Children with special educational needs are not sufficiently included in regular primary education. Their inclusion in regular schools is not properly regulated and appropriate mechanisms have not been introduced. In addition, there are prejudices toward these children among parents, teachers and students. Teachers also do not possess enough competences to work with this category of learners. Didactic materials and didactic resources for realisation of educational process in all instruction languages (including assistive technologies for pupils with special educational needs) are insufficient, the specialised cabinets of specific subjects are not fully provided with teaching materials.

Physical access (facilities, training and other equipment) and didactic-methodological provision is poor in most of the high schools; conditions for inclusion of children with special educational needs are extremely limited, taking into account that a high number pupils with special educational needs have lower achievements, their opportunities for enrollment in general secondary education are very difficult and limited.

Poland

Introduction

The Republic of Poland (Rzeczpospolita Polska) is one of the largest countries in central Europe. The population of Poland, currently 38.4 million people.

Education in Poland

The education system in Poland is managed by two institutions – the Ministry of National Education and the Ministry of Science and Higher Education. It is only the national educational policy that is developed and carried out centrally, while the administration of education and the running of schools are decentralized.

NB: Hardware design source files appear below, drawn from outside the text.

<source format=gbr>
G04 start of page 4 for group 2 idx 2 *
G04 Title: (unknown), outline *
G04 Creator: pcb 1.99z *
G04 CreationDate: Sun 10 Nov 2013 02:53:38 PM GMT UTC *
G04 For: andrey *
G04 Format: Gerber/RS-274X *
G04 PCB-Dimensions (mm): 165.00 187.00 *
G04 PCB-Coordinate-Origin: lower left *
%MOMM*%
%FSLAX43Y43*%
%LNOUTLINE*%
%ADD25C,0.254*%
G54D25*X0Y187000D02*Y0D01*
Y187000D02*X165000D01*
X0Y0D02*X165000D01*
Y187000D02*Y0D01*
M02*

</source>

The educational system in Poland begins with one-year’s pre-school preparation for 6-year-olds and may be completed either in nursery schools or pre-school classes in primary schools. The education system in Poland has changed recently. Gimnazja (lower-secondary schools) are gradually phased out. In the 2018/2019 school year, gimnazja will cease to operate as the last cohort of pupils will graduate. According to new educational system children aged between 7 and 15 attend a 8-year primary school (szkoła podstawowa). Primary education is divided into two stages: the first stage (grades 1 to 3) offering integrated early school education, and the second stage (grades 4 to 8). At the end of the 8-year primary school pupils take a compulsory external tests.
Primary school graduates can continue their education in the following types of schools:

  • general upper-secondary schools (liceum ogólnokształcące)
  • technical upper-secondary schools (technikum)
  • basic vocational schools (zasadnicza szkoła zawodowa)
  • special schools preparing pupils with disabilities (special educational needs

Higher education offers both public or non-public institutions. Higher education institutions are divided into universities, polytechnics, academies and state higher vocational schools.

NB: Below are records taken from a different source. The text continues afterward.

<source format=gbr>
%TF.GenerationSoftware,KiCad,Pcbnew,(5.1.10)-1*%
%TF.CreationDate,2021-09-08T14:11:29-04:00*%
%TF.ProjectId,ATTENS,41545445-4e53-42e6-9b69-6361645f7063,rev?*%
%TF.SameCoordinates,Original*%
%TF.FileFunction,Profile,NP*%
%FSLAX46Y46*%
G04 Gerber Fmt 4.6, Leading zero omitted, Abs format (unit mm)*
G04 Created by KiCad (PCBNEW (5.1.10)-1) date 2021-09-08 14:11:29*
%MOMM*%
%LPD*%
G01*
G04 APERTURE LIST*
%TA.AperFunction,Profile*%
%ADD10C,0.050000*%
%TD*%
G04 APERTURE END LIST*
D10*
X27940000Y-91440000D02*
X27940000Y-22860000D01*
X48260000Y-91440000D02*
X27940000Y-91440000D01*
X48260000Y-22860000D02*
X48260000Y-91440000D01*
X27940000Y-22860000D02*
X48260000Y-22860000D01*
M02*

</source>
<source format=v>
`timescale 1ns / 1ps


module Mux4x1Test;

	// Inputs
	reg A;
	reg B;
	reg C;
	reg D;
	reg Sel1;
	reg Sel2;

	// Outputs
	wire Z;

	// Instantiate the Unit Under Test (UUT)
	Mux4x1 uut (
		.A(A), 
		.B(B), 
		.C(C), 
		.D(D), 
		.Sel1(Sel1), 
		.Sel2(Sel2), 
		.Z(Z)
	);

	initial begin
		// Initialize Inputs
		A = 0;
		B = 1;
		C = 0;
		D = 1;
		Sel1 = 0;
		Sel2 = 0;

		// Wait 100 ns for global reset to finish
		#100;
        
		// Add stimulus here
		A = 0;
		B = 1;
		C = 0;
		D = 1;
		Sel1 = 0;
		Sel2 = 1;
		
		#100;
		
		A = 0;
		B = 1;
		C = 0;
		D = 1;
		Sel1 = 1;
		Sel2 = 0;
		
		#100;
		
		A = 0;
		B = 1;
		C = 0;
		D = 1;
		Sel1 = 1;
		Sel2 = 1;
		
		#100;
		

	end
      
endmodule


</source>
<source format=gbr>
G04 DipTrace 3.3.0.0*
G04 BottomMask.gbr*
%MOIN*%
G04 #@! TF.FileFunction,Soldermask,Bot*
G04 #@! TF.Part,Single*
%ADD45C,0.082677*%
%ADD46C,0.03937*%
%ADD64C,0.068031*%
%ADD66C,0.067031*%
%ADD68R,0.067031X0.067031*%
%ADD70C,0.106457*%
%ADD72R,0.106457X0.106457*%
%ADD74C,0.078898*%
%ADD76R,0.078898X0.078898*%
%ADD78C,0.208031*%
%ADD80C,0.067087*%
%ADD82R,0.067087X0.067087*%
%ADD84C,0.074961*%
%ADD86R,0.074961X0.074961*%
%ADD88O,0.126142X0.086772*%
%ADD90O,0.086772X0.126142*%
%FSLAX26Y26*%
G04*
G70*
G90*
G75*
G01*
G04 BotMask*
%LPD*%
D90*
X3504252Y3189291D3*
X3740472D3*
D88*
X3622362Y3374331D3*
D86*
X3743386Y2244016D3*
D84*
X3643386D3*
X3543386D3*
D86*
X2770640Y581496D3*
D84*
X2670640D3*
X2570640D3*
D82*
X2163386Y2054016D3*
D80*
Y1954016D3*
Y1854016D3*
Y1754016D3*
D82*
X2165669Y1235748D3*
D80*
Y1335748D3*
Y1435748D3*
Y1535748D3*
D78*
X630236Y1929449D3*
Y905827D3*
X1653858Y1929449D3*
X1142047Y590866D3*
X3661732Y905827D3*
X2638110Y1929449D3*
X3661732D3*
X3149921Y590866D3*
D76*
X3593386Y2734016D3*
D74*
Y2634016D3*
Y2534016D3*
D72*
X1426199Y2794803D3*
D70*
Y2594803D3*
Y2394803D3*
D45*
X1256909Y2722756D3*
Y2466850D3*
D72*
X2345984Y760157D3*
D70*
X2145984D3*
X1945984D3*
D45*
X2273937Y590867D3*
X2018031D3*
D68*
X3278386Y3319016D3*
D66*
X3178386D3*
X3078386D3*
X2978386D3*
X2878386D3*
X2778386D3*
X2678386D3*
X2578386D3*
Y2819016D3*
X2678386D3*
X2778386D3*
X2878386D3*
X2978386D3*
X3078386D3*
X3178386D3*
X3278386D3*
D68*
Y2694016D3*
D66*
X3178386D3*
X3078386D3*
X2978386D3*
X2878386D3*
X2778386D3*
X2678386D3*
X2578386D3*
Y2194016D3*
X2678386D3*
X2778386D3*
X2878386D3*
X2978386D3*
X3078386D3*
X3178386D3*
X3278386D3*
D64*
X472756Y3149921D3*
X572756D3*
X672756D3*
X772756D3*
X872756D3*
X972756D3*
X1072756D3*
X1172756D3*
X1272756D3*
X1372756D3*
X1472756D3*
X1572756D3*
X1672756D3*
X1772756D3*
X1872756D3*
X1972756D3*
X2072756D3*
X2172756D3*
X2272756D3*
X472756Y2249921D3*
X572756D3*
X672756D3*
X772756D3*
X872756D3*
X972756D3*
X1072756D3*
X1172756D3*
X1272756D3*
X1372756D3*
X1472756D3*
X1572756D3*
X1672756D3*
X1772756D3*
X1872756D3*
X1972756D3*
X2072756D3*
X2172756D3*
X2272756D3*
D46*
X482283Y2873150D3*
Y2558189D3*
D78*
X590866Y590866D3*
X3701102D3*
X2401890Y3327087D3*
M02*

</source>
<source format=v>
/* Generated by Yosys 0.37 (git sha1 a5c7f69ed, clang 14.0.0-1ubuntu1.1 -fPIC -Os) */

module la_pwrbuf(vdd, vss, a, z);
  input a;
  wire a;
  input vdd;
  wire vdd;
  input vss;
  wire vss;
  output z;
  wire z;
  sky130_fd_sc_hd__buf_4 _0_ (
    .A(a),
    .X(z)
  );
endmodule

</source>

Special education and inclusion

Inclusive education in Poland has a short history.The precursor of integrated education in Poland was Aleksander Hulek. Currently, the most common form of integration in Poland is a real integration where both healthy and disabled students study together in the same class.
The group of learners who need special organisation of education includes learners:

  • with disabilities: physical disability, including aphasia, intellectual disability, blind, visually impaired, deaf, hearing impaired, autism, including Asperger syndrome;
  • with behavioural problems or at risk of behavioural problems.

Special education is provided in:

  • special kindergartens;
  • mainstream kindergartens and schools
  • special schools (primary schools, three-year schools preparing for employment)

According to the ordinance, the number of students in the integrated class should be 15-20, including 3-5 disabled pupils and an additional teacher qualified in special pedagogy is employed.In inclusive schools, teachers with special pedagogical preparation may be additionally employed to co-organize the education process in the integration system and to provide teachers with the choice of program content and methods of working with disabled children. There is extra funding from the state budget for this kind of class. Such classes could be organised in kindergartens and schools at every level of education.